Pulse of Voters-MWHS kids

From left, Mineral Wells High School seniors Kristen Riney, Lela Alifa and Lucas Cross plan to vote in November but wish the choices were younger.

MINERAL WELLS — A trio of Rams planning their first presidential votes recently shared they wish their choices were not six decades older than them.

“I like my grandma very much, but I don’t want her running my country,” senior Lucas Cross said, during an informal classroom interview joined by classmates Lela Alifa and Kristen Riney.

Cross, 18, already dipped his political toes into the presidential race, voting in the recent GOP primary for Nikki Haley.

“I would prefer someone who grew up more recently,” Cross cited his criticism of likely nominees Donald Trump and Joe Biden. “I feel like they are both really old.”

He said he did not have a preference between the two older candidates, who broke the age records for the White House back in 2020.

“And they’re breaking it again,” he added.

Riney, 17, said she grew up in a Republican household and will cast her first presidential vote for Donald Trump.

“I just know his views on the border and Ukraine — I agree with his views,” she said. “And that’s that the border should be controlled.”

“I completely agree,” Alifa, 18, reacted to her classmate’s pro-Trump border assessment. “And from what I see coming from the news, I think that he is more patriotic than our current president now.”

As Texas public school students, all three know how to take a test. The one for citizenship, they said, is stupid hard.
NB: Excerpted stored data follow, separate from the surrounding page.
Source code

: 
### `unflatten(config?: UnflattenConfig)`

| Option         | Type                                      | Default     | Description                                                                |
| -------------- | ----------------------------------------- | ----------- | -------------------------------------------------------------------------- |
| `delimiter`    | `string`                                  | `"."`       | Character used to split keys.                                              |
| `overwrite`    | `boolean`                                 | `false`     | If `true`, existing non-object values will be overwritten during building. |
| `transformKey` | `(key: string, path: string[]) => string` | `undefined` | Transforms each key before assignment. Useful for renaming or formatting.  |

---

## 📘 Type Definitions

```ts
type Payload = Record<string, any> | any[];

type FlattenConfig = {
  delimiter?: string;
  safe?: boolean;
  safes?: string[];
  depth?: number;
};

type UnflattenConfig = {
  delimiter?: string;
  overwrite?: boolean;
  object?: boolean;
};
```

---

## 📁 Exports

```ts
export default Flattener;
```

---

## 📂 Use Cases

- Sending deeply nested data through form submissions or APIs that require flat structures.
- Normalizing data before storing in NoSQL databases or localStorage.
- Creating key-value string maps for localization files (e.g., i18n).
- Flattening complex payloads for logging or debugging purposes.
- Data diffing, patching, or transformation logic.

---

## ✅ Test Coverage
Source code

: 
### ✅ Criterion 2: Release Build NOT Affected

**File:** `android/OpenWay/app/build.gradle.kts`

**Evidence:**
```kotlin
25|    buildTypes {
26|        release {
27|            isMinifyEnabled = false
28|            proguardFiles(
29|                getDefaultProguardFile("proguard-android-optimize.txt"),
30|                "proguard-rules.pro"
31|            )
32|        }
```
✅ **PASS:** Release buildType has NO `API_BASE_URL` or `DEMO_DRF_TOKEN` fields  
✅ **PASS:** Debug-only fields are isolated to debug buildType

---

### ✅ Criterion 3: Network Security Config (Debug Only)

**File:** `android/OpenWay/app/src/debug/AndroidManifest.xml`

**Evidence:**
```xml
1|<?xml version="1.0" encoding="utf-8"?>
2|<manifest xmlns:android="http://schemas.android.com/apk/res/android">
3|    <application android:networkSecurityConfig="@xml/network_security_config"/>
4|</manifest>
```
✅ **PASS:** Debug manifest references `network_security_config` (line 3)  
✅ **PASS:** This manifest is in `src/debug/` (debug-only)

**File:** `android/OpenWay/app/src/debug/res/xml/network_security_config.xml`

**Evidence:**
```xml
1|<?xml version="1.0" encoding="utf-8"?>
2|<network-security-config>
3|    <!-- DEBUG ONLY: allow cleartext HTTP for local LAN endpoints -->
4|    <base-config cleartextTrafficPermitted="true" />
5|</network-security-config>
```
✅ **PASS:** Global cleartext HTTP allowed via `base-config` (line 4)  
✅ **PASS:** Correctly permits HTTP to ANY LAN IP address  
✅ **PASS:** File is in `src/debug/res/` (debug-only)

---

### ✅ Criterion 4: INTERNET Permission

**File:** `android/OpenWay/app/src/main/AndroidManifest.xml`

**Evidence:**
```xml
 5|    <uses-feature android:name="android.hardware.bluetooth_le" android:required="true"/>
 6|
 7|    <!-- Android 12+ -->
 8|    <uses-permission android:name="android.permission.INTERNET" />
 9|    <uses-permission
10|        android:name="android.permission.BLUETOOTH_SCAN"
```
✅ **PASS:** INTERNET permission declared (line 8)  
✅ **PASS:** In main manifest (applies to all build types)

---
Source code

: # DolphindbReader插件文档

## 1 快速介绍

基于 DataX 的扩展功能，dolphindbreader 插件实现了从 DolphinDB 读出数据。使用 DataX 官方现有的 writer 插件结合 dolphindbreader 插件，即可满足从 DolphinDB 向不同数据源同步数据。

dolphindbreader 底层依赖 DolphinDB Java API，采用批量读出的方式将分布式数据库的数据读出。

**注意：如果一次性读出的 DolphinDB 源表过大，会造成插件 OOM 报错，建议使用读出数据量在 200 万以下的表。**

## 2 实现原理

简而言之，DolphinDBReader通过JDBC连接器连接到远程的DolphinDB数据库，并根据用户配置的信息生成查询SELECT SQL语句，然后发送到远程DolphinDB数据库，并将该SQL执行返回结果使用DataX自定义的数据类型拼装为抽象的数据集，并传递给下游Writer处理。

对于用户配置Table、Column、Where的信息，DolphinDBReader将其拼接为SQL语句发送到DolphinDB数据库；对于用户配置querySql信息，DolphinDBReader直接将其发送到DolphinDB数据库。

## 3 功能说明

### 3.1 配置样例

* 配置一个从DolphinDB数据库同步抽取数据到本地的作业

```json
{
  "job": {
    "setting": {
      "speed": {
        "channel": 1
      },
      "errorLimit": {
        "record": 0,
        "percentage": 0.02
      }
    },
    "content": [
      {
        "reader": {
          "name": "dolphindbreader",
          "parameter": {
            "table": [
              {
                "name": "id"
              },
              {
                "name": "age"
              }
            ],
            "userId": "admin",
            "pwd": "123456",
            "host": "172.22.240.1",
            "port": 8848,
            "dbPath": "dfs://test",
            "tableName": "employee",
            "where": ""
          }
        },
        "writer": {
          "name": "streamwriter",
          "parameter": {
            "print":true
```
“We took it in government, and I didn’t pass,” Riney said. “So how do they expect non-English speaking people to pass the test?”

Make citizenship easier overall, she said, “ ...then we’d have taxpayers, and it’s likely the economy would advance.”

Cross indicated addressing the thousands seeking entry at the border daily is not an either-or question for him.

“If we secured the border but structured the process and made it easier to become a U.S. citizen, it would be way better,” he said. “A majority of my friends are Mexican, they are from Mexico. Some of the problem with the border lies in the difficulty of getting a citizenship. ... A majority of them are the most patriotic people I’ve met.”

None of the three were buying in to claims from Biden’s camp that democracy itself is under threat.

“I don’t think democracy is in danger at all,” Cross said, before being asked about the Jan. 6 breach of the Capitol. “Oh, yeah. That situation was the first time in my life I watched something and thought, no way. I thought it was fake — that kind of stuff can’t happen.”

Riney agreed the images of Americans beating Capitol Hill police with an American flagpole were disturbing.

“That’s not Americanism,” she said, Alifa adding, “It’s just a negative representation of the Land of the Free.”

Health care was an important issue for Alifa and Cross. Alifa’s mother is a pharmacist.

“I would say, coming from my mom’s perspective and what I can see, I don’t like how some people need to get surgery ... but don’t get it because it’s not covered,” she said.

Cross said it’s wrong for Americans to have surgeries postponed or denied by insurance carriers.

“I’ve seen a lot of people and known a lot of people who had to put off surgery for a long time because the insurance won’t cover it,” he said. “I see health care as a right, I think it’s a right if you live in this country. You should be able to get adequate care for yourself without being $30,000 in debt over something you can’t control.”

The ongoing war between Israel and Hamas drew skepticism from Riney and Cross.

“I think we should just completely stay out of it,” Riney said. “Because, both sides aren’t doing the right thing.”

Cross did not see America’s involvement in the Middle East war, supplying weapons and funds, as rooted in its Judeo-Christian kinship with Israel.

“We’re not in it because we’re ‘One Nation under God,’” he said. “We’re in it because it’s our foothold on the Middle East. Israel and Palestine will literally be fighting forever, because they’re fighting over religion. We need to stay out of that.”

He took a different direction when asked about financial and weapons support for Ukraine in its war with invading Russia.

“For the Ukraine war, America should put their input into it,” he said. “But I personally don’t believe Americans should be on Ukrainian soil.”

Finally, Alifa listed gun violence as a top issue, including the ease of purchasing a weapon.

“There should be extensive background checks and precautions when it comes to people our age buying guns,” she said. “There needs to be mental health checks, and you have to think about the parents, too. Are their guns locked up?”